O mercado brasileiro vive um fenômeno curioso. Mesmo com o Ibovespa acumulando forte alta nos últimos meses, as operações que apostam na queda — o famoso “aluguel de ações” para vender a descoberto — explodiram. Segundo dados do DataWise+ (B3 + Neoway), o volume movimentado saltou de R$ 216 bilhões para R$ 332 bilhões entre outubro de 2024 e outubro de 2025, um crescimento de 53% em apenas um ano.

Por que tantos estão apostando na baixa

O rali da Bolsa, somado aos juros elevados e à oscilação das commodities, fez muitos investidores acreditarem que parte do mercado corre o risco de devolver ganhos. Nesse ambiente, operações de venda a descoberto deixam de ser exceção e viram ferramenta estratégica. Quando um investidor acredita que determinado papel vai cair, ele aluga as ações, vende imediatamente e recompra mais barato quando o preço cai — devolvendo ao dono original e ficando com o lucro.

Ao contrário de uma compra tradicional, essa operação exige pouco desembolso inicial, pois envolve apenas o pagamento da taxa de aluguel. Mas o risco corre na mesma proporção: se o ativo sobe, o prejuízo escala rápido.

O efeito dominó dos “espremidos”

Quando muitos investidores apostam conjuntamente na queda e o papel começa a subir, acontece a corrida para recomprar ações antes que as perdas piorem. Essa pressão acelera a alta. É o chamado short squeeze — um dos eventos que mais assusta quem está vendido.

Quem mais está por trás desse movimento

Os fundos continuam sendo protagonistas dos dois lados do balcão: tanto como tomadores (47% das operações) quanto como doadores (41%). As pessoas físicas apareceram com força entre os doadores, representando 33% dos ativos ofertados para aluguel — um modo de gerar renda extra com a própria carteira. No terceiro trimestre, a remuneração recebida pelos doadores chegou a R$ 76,8 milhões, alta de quase 16% em um ano.

Commodities, juros e incerteza: juntos, eles influenciam

As grandes empresas de commodities também ajudam a explicar o aumento das vendas a descoberto. Petrobras enfrentou volatilidade no petróleo, longe da expectativa inicial de preços acima dos US$ 80. Na Vale, o minério chegou a recuar 10% em abril, alimentando revisões pessimistas. E, com juros no maior nível em uma década, cresce a sensação de que parte das ações pode estar “adiantada” em relação aos fundamentos.

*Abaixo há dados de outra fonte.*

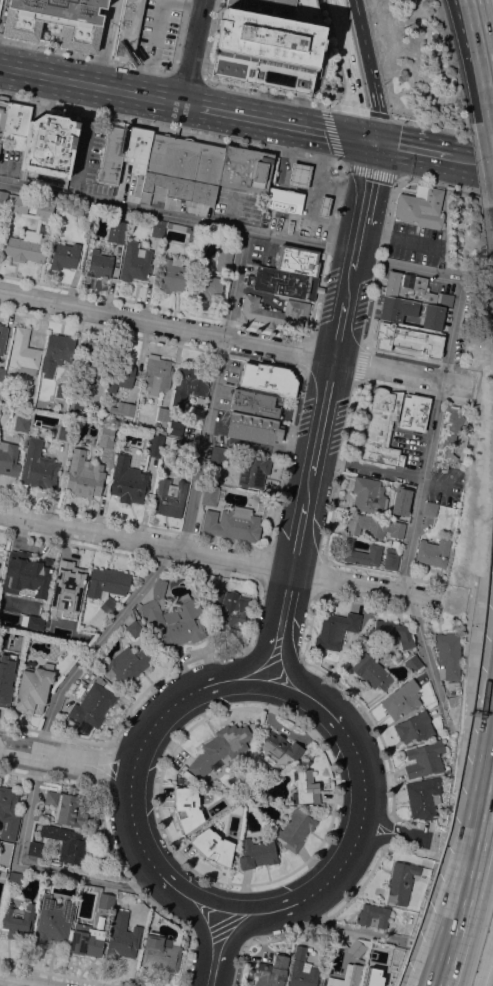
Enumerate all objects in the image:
road: (474, 12)
road: (479, 12)
building: (56, 21)
road: (155, 27)
building: (128, 30)
building: (270, 43)
road: (488, 47)
road: (192, 52)
road: (85, 54)
road: (369, 70)
road: (348, 72)
road: (186, 74)
road: (91, 84)
road: (264, 91)
building: (2, 112)
road: (277, 122)
building: (16, 125)
road: (429, 125)
road: (171, 127)
road: (330, 128)
road: (85, 141)
traffic signals: (374, 141)
building: (49, 149)
road: (412, 149)
building: (137, 152)
building: (111, 154)
road: (320, 157)
road: (301, 158)
road: (461, 160)
building: (170, 167)
building: (245, 169)
building: (207, 173)
road: (278, 174)
building: (299, 175)
road: (436, 184)
road: (316, 200)
building: (2, 201)
building: (284, 201)
building: (18, 204)
road: (333, 204)
building: (323, 206)
building: (421, 207)
building: (44, 211)
building: (85, 213)
road: (176, 217)
road: (389, 219)
building: (158, 229)
building: (117, 231)
building: (193, 237)
road: (393, 238)
building: (26, 246)
building: (64, 255)
building: (224, 258)
building: (298, 260)
building: (134, 262)
building: (99, 265)
building: (173, 275)
building: (284, 283)
building: (208, 287)
building: (414, 290)
building: (391, 309)
building: (274, 312)
building: (433, 317)
building: (2, 338)
road: (235, 338)
building: (408, 339)
building: (24, 352)
building: (56, 352)
building: (120, 372)
building: (2, 373)
building: (90, 374)
building: (157, 374)
building: (263, 378)
building: (190, 384)
building: (63, 391)
building: (256, 402)
building: (123, 408)
road: (322, 410)
building: (414, 412)
building: (163, 413)
building: (21, 423)
building: (174, 427)
building: (252, 428)
building: (381, 428)
building: (34, 430)
building: (65, 433)
building: (447, 437)
building: (107, 443)
building: (159, 445)
building: (183, 448)
road: (427, 449)
building: (217, 456)
building: (9, 458)
building: (233, 460)
building: (38, 466)
road: (367, 467)
building: (253, 470)
building: (84, 474)
building: (128, 480)
building: (404, 491)
building: (212, 494)
building: (368, 495)
building: (170, 496)
building: (430, 508)
building: (233, 523)
building: (374, 525)
building: (433, 551)
building: (14, 553)
building: (360, 553)
road: (217, 556)
building: (391, 560)
building: (31, 575)
building: (68, 582)
building: (107, 585)
building: (199, 591)
building: (230, 612)
building: (8, 617)
building: (173, 617)
road: (116, 620)
building: (35, 622)
building: (70, 625)
road: (249, 625)
building: (135, 628)
building: (336, 629)
building: (391, 633)
building: (84, 636)
building: (449, 653)
building: (397, 658)
building: (127, 663)
building: (413, 663)
building: (372, 672)
building: (6, 683)
building: (34, 688)
road: (180, 698)
building: (401, 699)
building: (92, 706)
road: (239, 707)
building: (414, 727)
road: (346, 732)
building: (280, 746)
building: (219, 748)
road: (65, 759)
building: (425, 759)
building: (304, 787)
building: (424, 797)
building: (186, 806)
building: (67, 808)
building: (8, 813)
building: (38, 816)
building: (296, 829)
road: (397, 834)
building: (67, 843)
building: (212, 845)
building: (35, 848)
building: (5, 853)
building: (256, 853)
road: (150, 860)
building: (2, 873)
road: (471, 873)
building: (16, 878)
building: (401, 882)
road: (308, 894)
building: (106, 901)
building: (373, 916)
building: (18, 920)
building: (53, 920)
road: (344, 929)
building: (122, 936)
building: (87, 940)
building: (356, 947)
road: (215, 948)
building: (161, 952)
building: (302, 969)
building: (271, 972)
building: (346, 976)
road: (435, 979)
road: (441, 979)
road: (14, 983)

O mercado de aluguel como termômetro de maturidade

O aumento expressivo das posições vendidas não é sinônimo de pessimismo generalizado. Pelo contrário: ele mostra um mercado mais sofisticado, com investidores usando instrumentos para expressar visões mais complexas sobre preço e risco. Para quem investe no longo prazo, o movimento tem até um efeito colateral positivo: maior demanda por aluguel significa mais renda para quem empresta seus papéis.

A Bolsa em equilíbrio: compradores confiantes e vendedores atentos

No fim das contas, o crescimento das apostas na queda é reflexo de uma Bolsa madura, com diferentes teses convivendo ao mesmo tempo. Há quem veja espaço para mais alta; há quem antecipe correções. E no meio dessas duas narrativas, um mercado de aluguel robusto, líquido e cada vez mais relevante — sustentando o diálogo entre otimismo, cautela e oportunidade.